The settlement was described as follows: As a result of the plaintiffs agreeing to dismiss the lawsuit and reinstate Monsoon Multimedia’s rights to distribute BusyBox under the GPL, Monsoon Multimedia has agreed to appoint an Open Source Compliance Officer within its organization to monitor and ensure GPL compliance, to publish the source code for the version of BusyBox it previously distributed on its Web site, and to undertake substantial efforts to notify previous recipients of BusyBox from Monsoon Multimedia of their rights to the software under the GPL. The settlement also includes an undisclosed amount of financial consideration paid by Monsoon Multimedia to the plaintiffs.
As I mentioned in an earlier post, this complaint was the first suit filed about the enforceability of the GPLv2 in the United States. In the past, the SFLC has sought compliance rather than damages http://emoglen.law.columbia.edu/publications/lu-13.html. However, in this case, Dan Ravicher of the SFLC noted (despite Monsoon Media’s public statements about coming into compliance): “Simply coming into compliance now is not sufficient to settle the matter, because that would mean anyone can violate the license until caught, because the only punishment would be to come into compliance.” This statement suggests a new more aggressive approach on financially penalizing violators of the GPLv2.

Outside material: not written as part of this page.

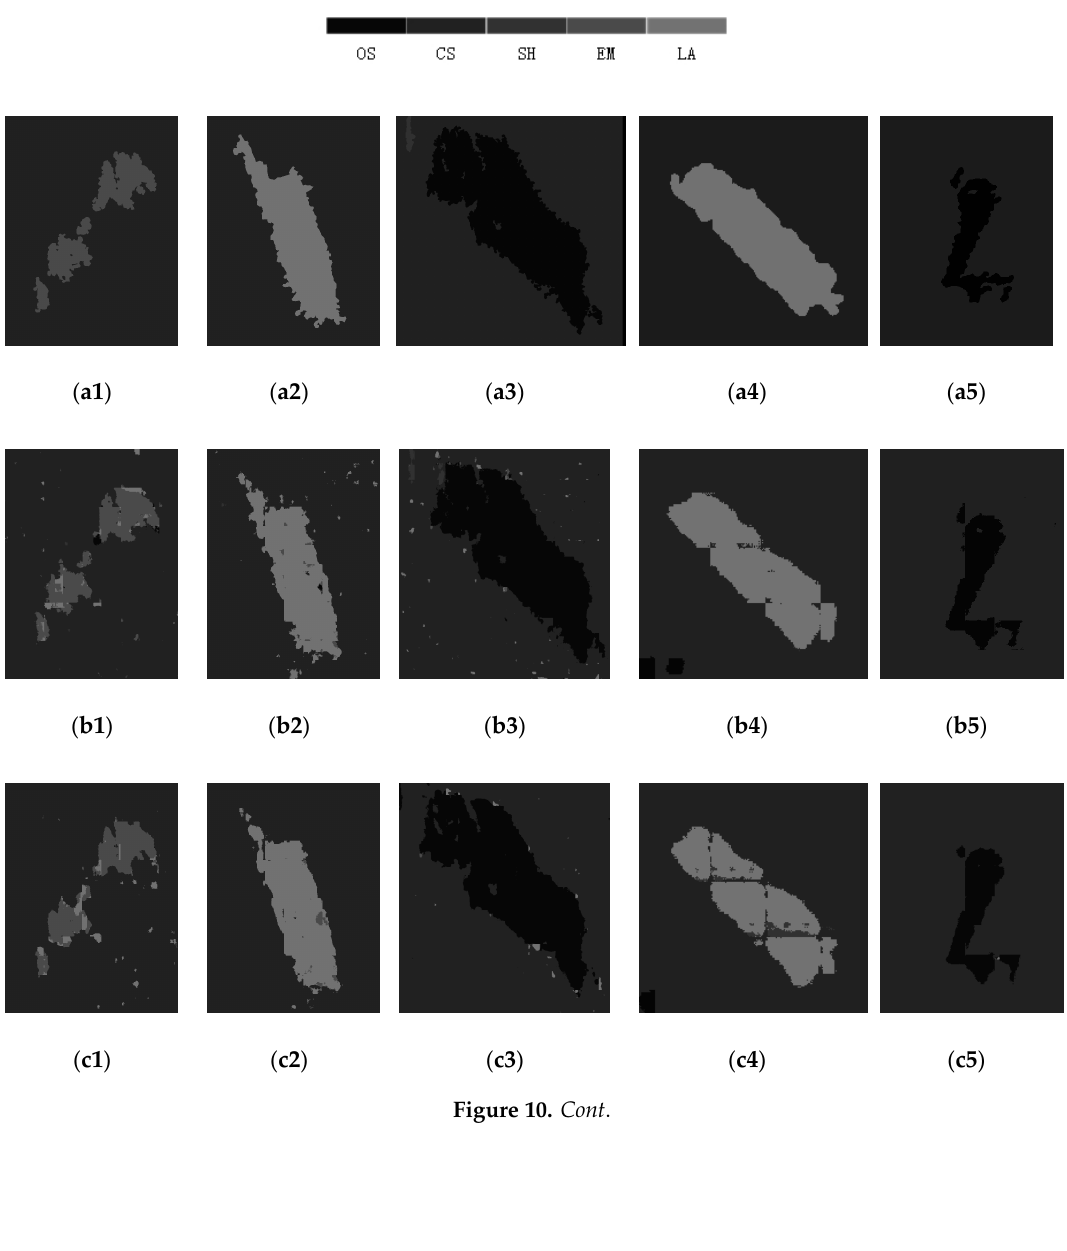
Figure 9. The results of dark spots area verified by polarized parameters, 1-3 in each group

The case also recognizes an often overlooked problem for GPLv2 licensees: if you are out of compliance with the GPLv2, you do not have a license and, thus, are likely to be liable for both copyright infringement and breach of license. This “termination” can be particularly problematic if you have significant amounts of product already distributed and, thus, “unlicensed”.
The dispute moved very swiftly: according to the complaint, Monsoon Media was first informed of their violation on August 28, 2007 (and admitted to their failure to supply source code on September 5, 2007), contacted again by the SFLC on September 11, 2007 and the suit was filed on September 20, 2007.
The lessons from this suit are as follows:
1. You need to respond quickly and appropriately to any complaints about non compliance with open source licenses.
2. You should have a FOSS Use Policy to avoid these problems.
3. Your FOSS Use Policy should include a procedure for responding to these types of complaints.
4. Non-compliance, even “innocent” non-compliance, is getting more expensive.
If you don’t take these steps voluntarily, they may be imposed on you and you will have your own Open Source Compliance Officer.